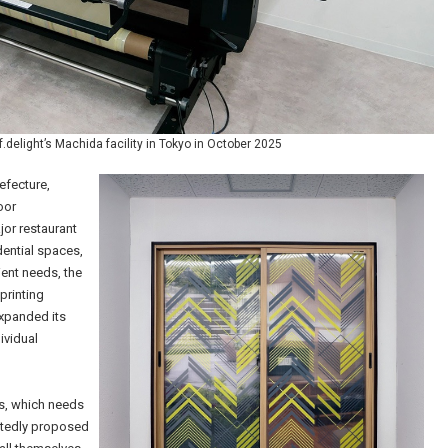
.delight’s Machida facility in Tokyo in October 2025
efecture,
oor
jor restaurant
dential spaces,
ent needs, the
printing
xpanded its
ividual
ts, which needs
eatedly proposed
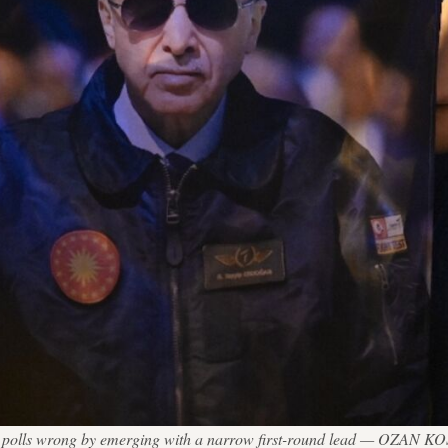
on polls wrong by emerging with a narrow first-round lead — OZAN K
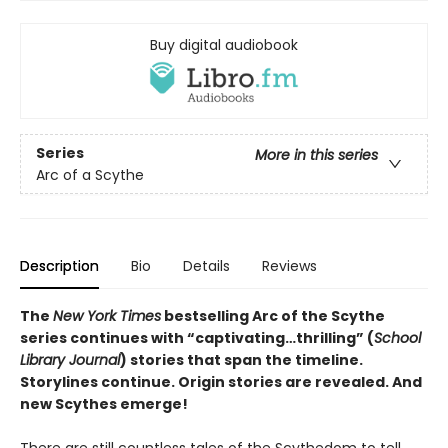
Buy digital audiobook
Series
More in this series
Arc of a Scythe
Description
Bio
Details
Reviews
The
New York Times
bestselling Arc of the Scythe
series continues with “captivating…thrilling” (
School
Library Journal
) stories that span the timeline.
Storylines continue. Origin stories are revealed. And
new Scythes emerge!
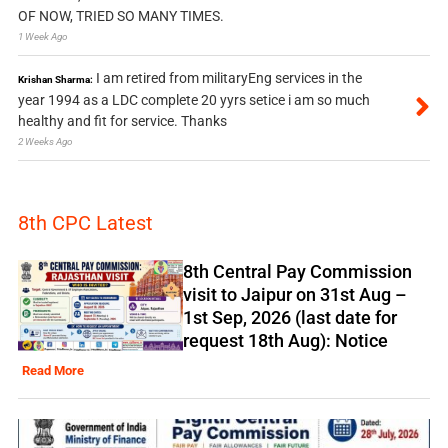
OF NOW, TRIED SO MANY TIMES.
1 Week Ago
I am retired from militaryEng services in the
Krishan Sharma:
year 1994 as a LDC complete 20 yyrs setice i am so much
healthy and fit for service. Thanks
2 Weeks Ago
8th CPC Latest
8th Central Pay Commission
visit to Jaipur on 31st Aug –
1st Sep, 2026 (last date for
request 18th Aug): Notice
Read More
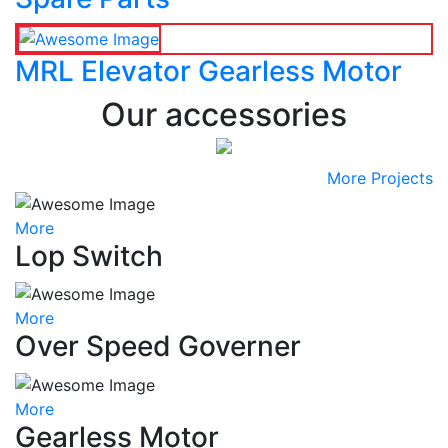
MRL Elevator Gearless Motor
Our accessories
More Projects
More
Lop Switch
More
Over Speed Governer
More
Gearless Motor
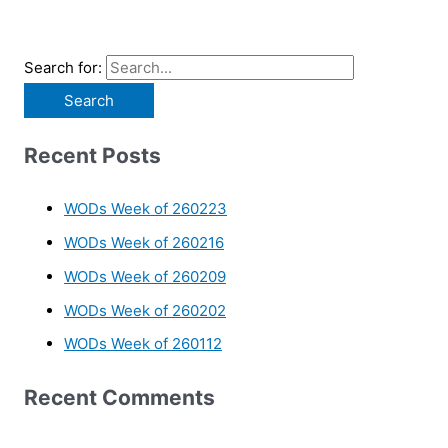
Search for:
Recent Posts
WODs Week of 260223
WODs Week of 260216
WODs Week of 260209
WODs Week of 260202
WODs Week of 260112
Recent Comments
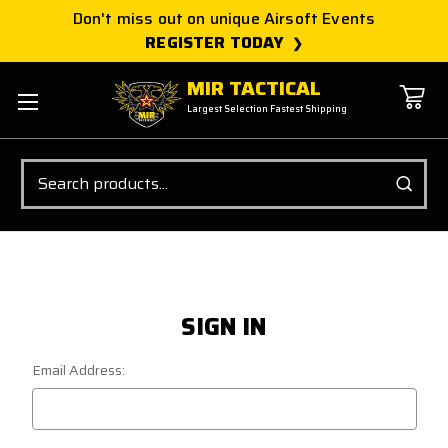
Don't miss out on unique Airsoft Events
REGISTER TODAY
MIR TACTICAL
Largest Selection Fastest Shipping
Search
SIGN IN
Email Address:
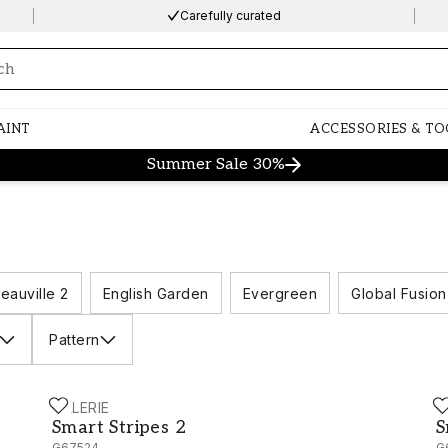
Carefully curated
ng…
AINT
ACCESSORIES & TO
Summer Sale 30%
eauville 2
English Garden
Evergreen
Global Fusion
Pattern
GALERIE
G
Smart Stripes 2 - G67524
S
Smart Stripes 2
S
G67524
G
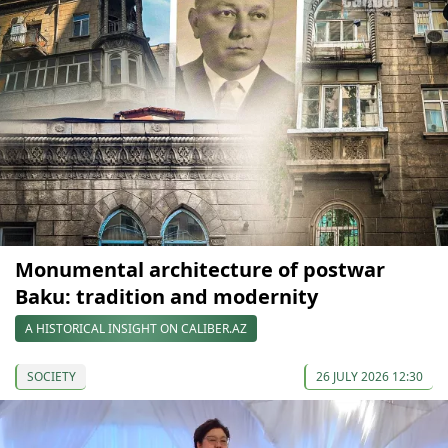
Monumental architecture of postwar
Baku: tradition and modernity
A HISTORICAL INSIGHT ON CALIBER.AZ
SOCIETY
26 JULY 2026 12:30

---

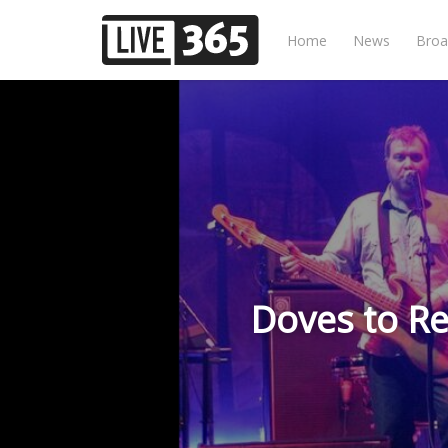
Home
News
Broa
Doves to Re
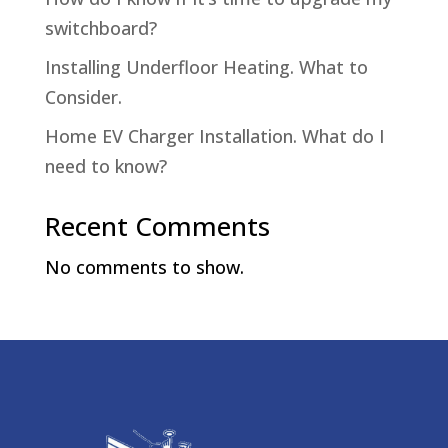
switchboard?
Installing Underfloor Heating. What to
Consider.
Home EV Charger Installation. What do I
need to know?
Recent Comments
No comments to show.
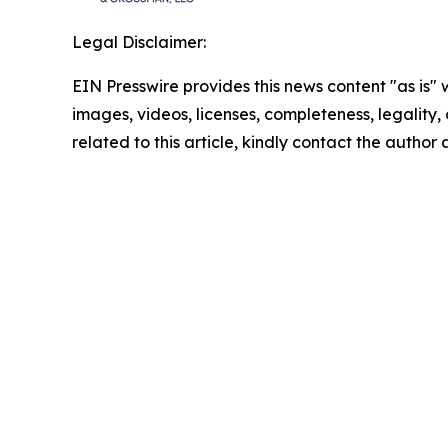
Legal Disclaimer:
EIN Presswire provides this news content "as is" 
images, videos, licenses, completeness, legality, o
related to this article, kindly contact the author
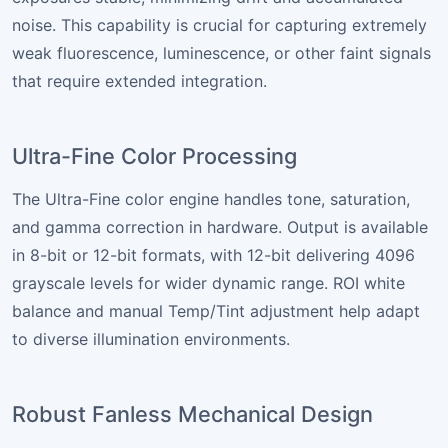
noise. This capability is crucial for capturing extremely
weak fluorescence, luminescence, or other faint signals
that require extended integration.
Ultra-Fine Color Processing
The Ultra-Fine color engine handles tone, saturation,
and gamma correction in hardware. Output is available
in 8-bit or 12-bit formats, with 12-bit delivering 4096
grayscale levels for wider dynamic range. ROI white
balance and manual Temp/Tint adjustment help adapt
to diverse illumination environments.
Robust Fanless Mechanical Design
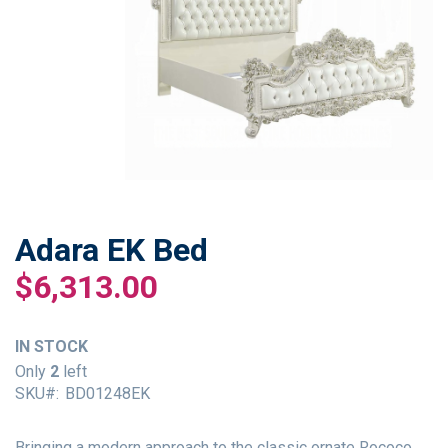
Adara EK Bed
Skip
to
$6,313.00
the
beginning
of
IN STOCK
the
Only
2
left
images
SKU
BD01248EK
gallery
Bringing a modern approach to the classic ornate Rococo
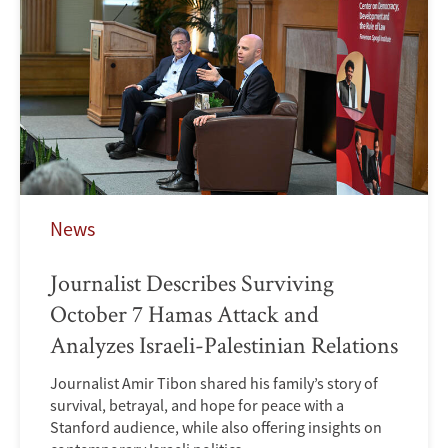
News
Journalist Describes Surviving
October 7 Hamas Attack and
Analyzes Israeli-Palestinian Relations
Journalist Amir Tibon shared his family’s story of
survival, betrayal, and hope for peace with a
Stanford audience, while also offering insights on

--

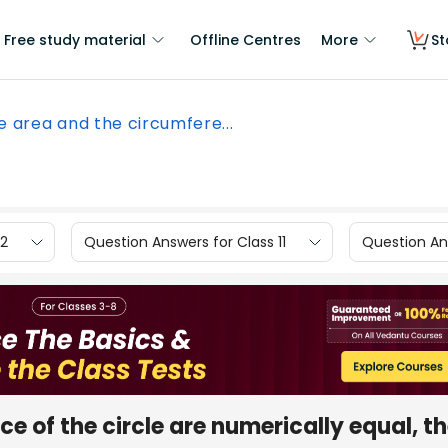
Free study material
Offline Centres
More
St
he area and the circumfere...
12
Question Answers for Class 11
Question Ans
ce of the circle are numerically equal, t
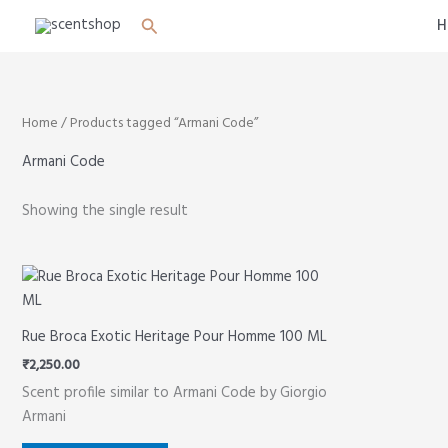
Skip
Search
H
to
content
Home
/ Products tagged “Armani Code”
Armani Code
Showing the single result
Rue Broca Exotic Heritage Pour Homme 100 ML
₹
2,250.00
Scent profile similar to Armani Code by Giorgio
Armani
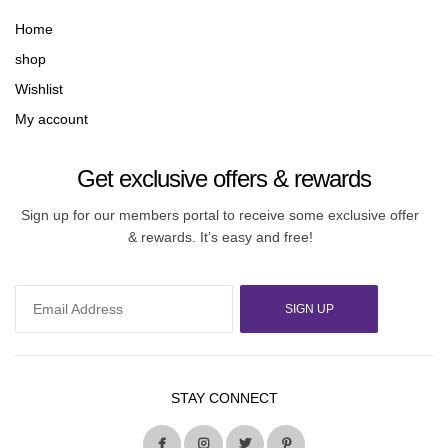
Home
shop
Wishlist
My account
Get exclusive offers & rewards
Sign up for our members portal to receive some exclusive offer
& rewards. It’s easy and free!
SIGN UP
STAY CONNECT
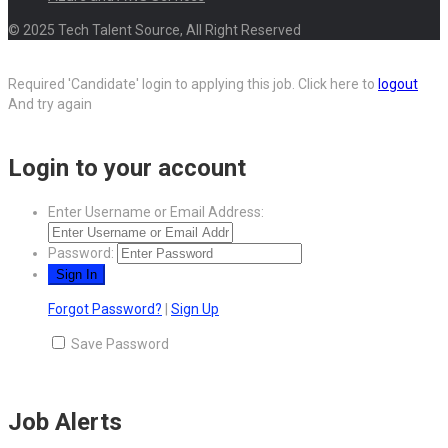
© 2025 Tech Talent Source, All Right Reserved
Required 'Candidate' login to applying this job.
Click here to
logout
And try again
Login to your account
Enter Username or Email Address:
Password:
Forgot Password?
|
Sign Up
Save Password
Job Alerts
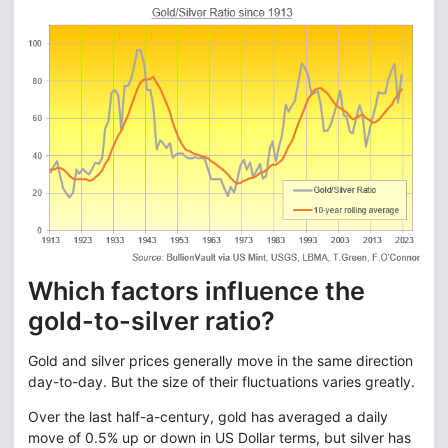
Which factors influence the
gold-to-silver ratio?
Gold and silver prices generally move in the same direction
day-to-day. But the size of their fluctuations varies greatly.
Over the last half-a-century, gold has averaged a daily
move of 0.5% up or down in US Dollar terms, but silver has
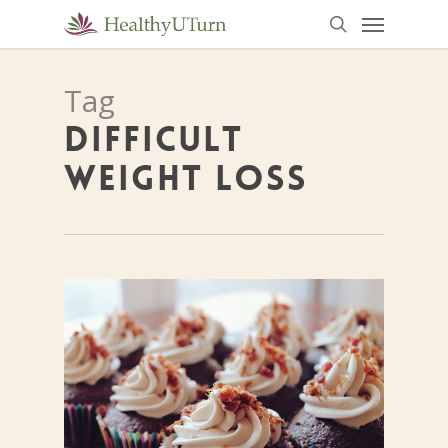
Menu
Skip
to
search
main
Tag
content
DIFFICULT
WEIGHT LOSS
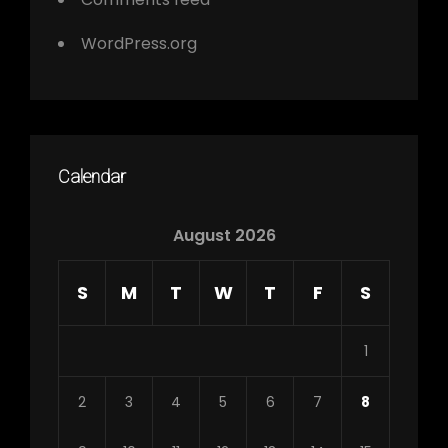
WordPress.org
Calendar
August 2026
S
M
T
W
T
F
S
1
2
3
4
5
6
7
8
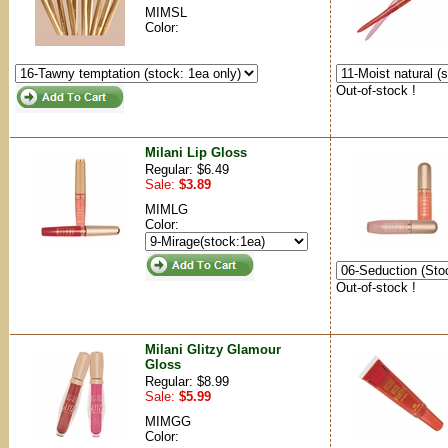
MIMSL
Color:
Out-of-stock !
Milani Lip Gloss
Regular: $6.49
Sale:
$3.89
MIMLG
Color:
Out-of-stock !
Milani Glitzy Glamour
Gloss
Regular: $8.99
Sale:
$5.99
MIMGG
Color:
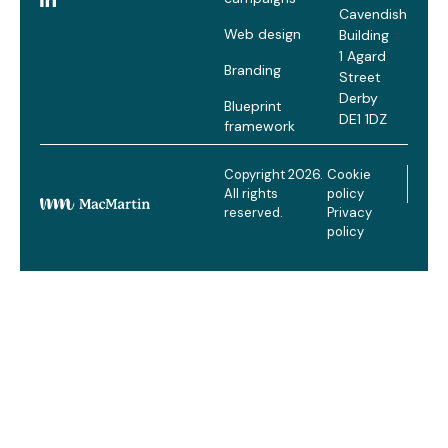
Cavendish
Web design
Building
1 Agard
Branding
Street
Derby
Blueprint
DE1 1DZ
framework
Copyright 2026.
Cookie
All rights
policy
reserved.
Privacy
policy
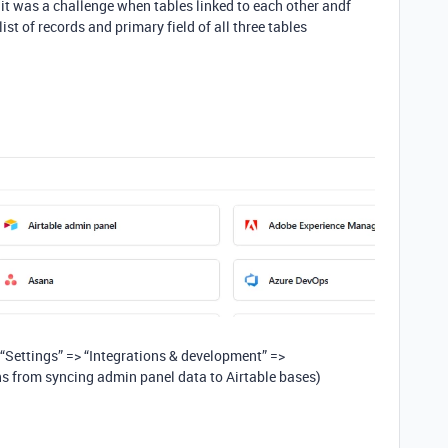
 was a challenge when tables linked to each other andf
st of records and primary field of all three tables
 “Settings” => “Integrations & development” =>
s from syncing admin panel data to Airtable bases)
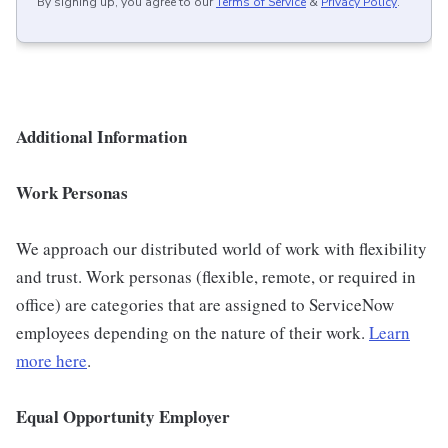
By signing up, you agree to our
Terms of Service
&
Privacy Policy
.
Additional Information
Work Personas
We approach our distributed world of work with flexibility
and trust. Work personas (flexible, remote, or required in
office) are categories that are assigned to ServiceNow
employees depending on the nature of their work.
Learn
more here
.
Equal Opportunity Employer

▶ _The task_
Render the data from the line that contains "in October 2025" through the line that contains "on polls wrong" as a Markdown table with the columns Row and Text line, one numbered row per line. Omit blank lines and leave the pictures out.

▶ _Answer section_
| Row | Text line |
|---|---|
| 1 | .delight’s Machida facility in Tokyo in October 2025 |
| 2 | efecture, |
| 3 | oor |
| 4 | jor restaurant |
| 5 | dential spaces, |
| 6 | ent needs, the |
| 7 | printing |
| 8 | xpanded its |
| 9 | ividual |
| 10 | ts, which needs |
| 11 | eatedly proposed |
| 12 | on polls wrong by emerging with a narrow first-round lead — OZAN K |